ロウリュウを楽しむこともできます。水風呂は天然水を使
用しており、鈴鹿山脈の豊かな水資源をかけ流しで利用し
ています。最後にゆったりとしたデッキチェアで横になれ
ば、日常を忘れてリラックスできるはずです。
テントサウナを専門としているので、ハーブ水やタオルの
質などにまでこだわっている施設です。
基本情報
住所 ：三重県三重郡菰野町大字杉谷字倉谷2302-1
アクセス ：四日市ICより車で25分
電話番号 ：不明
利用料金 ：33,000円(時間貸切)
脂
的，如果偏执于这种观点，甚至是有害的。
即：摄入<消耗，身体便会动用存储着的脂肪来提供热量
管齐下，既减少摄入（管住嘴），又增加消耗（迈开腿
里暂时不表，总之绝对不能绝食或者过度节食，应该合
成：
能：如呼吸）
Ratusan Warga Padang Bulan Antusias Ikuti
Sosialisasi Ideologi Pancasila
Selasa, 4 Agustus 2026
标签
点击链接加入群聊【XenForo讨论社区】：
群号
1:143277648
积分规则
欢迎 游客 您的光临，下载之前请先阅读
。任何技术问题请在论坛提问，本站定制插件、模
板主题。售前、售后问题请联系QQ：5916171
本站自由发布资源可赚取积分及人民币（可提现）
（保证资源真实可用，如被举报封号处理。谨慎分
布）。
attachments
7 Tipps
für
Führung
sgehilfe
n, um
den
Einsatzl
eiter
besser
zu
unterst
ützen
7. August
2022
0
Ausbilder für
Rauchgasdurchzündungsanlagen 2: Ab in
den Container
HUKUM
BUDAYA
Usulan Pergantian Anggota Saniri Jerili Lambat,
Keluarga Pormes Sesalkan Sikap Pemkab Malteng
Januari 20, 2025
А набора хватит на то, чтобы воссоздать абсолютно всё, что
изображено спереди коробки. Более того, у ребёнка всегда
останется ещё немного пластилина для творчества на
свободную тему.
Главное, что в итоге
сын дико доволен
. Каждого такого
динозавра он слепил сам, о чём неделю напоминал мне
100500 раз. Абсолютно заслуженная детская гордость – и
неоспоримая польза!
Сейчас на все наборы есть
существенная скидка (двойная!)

▶ Task statement: Copy every line of the records above word for word.

▶ Response below:
ロウリュウを楽しむこともできます。水風呂は天然水を使
用しており、鈴鹿山脈の豊かな水資源をかけ流しで利用し
ています。最後にゆったりとしたデッキチェアで横になれ
ば、日常を忘れてリラックスできるはずです。
テントサウナを専門としているので、ハーブ水やタオルの
質などにまでこだわっている施設です。
基本情報
住所 ：三重県三重郡菰野町大字杉谷字倉谷2302-1
アクセス ：四日市ICより車で25分
電話番号 ：不明
利用料金 ：33,000円(時間貸切)
脂
的，如果偏执于这种观点，甚至是有害的。
即：摄入<消耗，身体便会动用存储着的脂肪来提供热量
管齐下，既减少摄入（管住嘴），又增加消耗（迈开腿
里暂时不表，总之绝对不能绝食或者过度节食，应该合
成：
能：如呼吸）
Ratusan Warga Padang Bulan Antusias Ikuti
Sosialisasi Ideologi Pancasila
Selasa, 4 Agustus 2026
标签
点击链接加入群聊【XenForo讨论社区】：
群号
1:143277648
积分规则
欢迎 游客 您的光临，下载之前请先阅读
。任何技术问题请在论坛提问，本站定制插件、模
板主题。售前、售后问题请联系QQ：5916171
本站自由发布资源可赚取积分及人民币（可提现）
（保证资源真实可用，如被举报封号处理。谨慎分
布）。
attachments
7 Tipps
für
Führung
sgehilfe
n, um
den
Einsatzl
eiter
besser
zu
unterst
ützen
7. August
2022
0
Ausbilder für
Rauchgasdurchzündungsanlagen 2: Ab in
den Container
HUKUM
BUDAYA
Usulan Pergantian Anggota Saniri Jerili Lambat,
Keluarga Pormes Sesalkan Sikap Pemkab Malteng
Januari 20, 2025
А набора хватит на то, чтобы воссоздать абсолютно всё, что
изображено спереди коробки. Более того, у ребёнка всегда
останется ещё немного пластилина для творчества на
свободную тему.
Главное, что в итоге
сын дико доволен
. Каждого такого
динозавра он слепил сам, о чём неделю напоминал мне
100500 раз. Абсолютно заслуженная детская гордость – и
неоспоримая польза!
Сейчас на все наборы есть
существенная скидка (двойная!)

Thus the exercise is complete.